The diversity of the nearly 240,000 people who work at Citi is a distinguishing aspect of our firm, as is the diversity of our Board, which is majority female. We remain committed to a workplace that mirrors the communities we serve. In 2022, we set new goals to increase the number of women and other underrepresented groups working at Citi. These new goals follow our success in exceeding the three-year goals we set in 2018 to increase the percentage of women in the firm globally and of Black talent in the U.S.
In another sign of our progress, last year we celebrated the promotion of one of the largest and most diverse Managing Director classes in recent years. Maintaining a workplace that is diverse, equitable and inclusive is not only true to our values but key to our competitiveness.
Our commitment to advancing diversity, equity and inclusion goes well beyond Citi’s walls as we continue to use our resources as a global bank to take on some of society’s toughest challenges. We expanded the Citi Impact Fund to $500 million in support of diverse founders who are driving both financial and social returns.
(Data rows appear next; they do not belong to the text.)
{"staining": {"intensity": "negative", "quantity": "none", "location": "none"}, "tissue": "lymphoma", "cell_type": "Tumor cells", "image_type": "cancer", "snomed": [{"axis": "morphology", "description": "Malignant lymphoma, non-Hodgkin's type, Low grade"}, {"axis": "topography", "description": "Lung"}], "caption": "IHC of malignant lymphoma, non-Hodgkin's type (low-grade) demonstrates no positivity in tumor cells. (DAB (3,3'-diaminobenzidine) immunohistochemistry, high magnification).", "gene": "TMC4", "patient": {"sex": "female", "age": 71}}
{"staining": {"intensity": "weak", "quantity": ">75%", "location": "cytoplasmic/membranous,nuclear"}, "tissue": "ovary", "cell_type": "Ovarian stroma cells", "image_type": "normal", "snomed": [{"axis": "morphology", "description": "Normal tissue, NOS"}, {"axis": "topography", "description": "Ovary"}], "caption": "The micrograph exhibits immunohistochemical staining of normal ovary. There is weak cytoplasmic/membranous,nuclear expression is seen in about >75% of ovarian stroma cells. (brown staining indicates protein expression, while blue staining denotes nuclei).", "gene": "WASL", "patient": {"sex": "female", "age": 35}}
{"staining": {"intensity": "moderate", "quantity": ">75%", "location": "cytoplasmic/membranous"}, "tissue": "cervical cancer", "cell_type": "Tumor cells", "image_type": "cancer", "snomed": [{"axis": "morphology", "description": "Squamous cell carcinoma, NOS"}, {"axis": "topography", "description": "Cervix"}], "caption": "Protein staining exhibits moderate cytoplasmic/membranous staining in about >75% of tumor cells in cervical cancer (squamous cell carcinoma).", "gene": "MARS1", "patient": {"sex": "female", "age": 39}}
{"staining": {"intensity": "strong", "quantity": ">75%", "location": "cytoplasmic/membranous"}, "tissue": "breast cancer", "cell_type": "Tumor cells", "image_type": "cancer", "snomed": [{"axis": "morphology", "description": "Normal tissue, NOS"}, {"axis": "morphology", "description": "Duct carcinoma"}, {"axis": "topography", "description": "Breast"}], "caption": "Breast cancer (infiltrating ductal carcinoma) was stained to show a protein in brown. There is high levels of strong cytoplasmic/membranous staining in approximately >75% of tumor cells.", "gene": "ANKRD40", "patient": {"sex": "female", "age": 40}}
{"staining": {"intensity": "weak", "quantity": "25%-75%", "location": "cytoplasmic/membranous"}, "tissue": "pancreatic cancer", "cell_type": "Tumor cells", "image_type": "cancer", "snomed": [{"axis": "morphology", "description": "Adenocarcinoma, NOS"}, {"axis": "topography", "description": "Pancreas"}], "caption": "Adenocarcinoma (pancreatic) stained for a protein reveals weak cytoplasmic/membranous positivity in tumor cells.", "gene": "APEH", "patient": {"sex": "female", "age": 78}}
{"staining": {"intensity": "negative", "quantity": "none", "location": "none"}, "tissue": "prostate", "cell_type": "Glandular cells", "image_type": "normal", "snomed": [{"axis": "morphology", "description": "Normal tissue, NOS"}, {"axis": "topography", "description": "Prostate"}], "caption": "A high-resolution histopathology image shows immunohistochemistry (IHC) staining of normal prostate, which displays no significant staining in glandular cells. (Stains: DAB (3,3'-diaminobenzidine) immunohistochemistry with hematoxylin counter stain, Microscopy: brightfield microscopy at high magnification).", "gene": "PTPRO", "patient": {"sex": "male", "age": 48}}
And we delivered on our commitment to transparency and accountability by announcing the findings from an external review and audit of our $1 billion Action for Racial Equity initiative to help close the racial wealth gap.
We have also been a leader in reimagining the future of work. Drawing on lessons learned during the pandemic, we have institutionalized a hybrid work model for much of our firm. This approach provides the flexibility that our people want whilst also ensuring we benefit from the in-person collaboration, real-time coaching and apprenticeship that occurs only when we are physically together.
Everywhere you look around the firm, there is an undeniable sense of momentum. We have never been clearer about the bank we want to be, and we have made significant progress over the past year in bringing this vision to life. Through our relentless commitment to excellence, we are changing the trajectory of Citi to close the gap with our competitors and deliver a new era of success for all our stakeholders.